Par Anne Poirier et Patrick Poirier, respectivement membre et correspondant de la section de sculpture de l'Académie des beaux-arts
[article issu de la Lettre de l'Académie n°102, L'artiste foudroyé]

Un œil géant en marbre au fond d’un ravin où coule un torrent, entouré de fragments éparpillés, comme s’il s’agissait des débris d’une statue colossale. Une énorme flèche de bronze vient se ficher dans la pupille. Tout autour, enfoncées dans le sol, des flèches géantes, comme tirées par un archer invisible, ainsi que des foudres lancées par Zeus. Les Géants furent enfantés par Gaia, la Terre, qui poussa ses fils monstrueux à se révolter contre les dieux de l’Olympe. Ils étaient armés de rochers, de pics et de chênes enflammés. Les dieux armés de flèches étaient conduits par Zeus et ses foudres. L’enjeu de ce combat cosmique est monumental car il s’agit d’une lutte entre les forces élémentaires et brutales attribuées aux Géants et les forces supérieures conférées aux dieux, entre conscient et inconscient, entre ordre et chaos, ombre et lumière, pulsion de vie et pulsion de mort. Nous avons réalisé plusieurs épisodes de cette guerre, dont la Mort d’Ephialthès, qui fut tué d’une flèche dans l’œil tirée par Apollon.

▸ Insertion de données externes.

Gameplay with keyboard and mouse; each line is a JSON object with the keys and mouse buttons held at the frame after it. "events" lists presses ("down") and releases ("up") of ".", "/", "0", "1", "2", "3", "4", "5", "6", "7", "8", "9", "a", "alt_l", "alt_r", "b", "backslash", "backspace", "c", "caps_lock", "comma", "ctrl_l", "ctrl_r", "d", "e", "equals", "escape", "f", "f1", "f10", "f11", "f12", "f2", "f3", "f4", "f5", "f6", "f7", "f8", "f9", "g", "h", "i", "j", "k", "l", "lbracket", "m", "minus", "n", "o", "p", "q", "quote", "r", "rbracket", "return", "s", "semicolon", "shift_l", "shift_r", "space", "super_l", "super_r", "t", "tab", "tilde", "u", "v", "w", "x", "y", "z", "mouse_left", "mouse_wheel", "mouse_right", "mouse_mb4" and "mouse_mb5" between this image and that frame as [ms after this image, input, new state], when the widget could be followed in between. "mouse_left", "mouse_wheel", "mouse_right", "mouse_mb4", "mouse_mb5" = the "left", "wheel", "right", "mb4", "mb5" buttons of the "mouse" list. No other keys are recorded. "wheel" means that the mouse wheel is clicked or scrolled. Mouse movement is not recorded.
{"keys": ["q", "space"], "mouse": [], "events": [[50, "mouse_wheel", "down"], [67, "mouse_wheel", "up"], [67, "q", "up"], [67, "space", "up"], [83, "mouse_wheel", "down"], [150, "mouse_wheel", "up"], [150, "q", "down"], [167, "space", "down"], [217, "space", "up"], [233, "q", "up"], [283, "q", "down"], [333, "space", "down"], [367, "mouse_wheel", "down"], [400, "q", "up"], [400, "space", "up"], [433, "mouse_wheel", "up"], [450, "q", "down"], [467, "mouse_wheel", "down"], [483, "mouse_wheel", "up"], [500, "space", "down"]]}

On trouve dans les Mémoires d’Hadrien ce passage à propos de la Gigantomachie : « Je trouvais dans ce mythe les théories des philosophes que j’avais faites miennes : chaque homme a éternellement à choisir, au cours de sa vie brève, entre les délices du chaos et celles de la stabilité, entre le Titan et l’Olympien ».
C’est aussi le sort de l’artiste, et de son œuvre à travers lui, partagé entre passion et raison, entre liberté et convention, entre folie et sagesse, menacé d’être foudroyé par les dieux, par les hommes ou par le destin.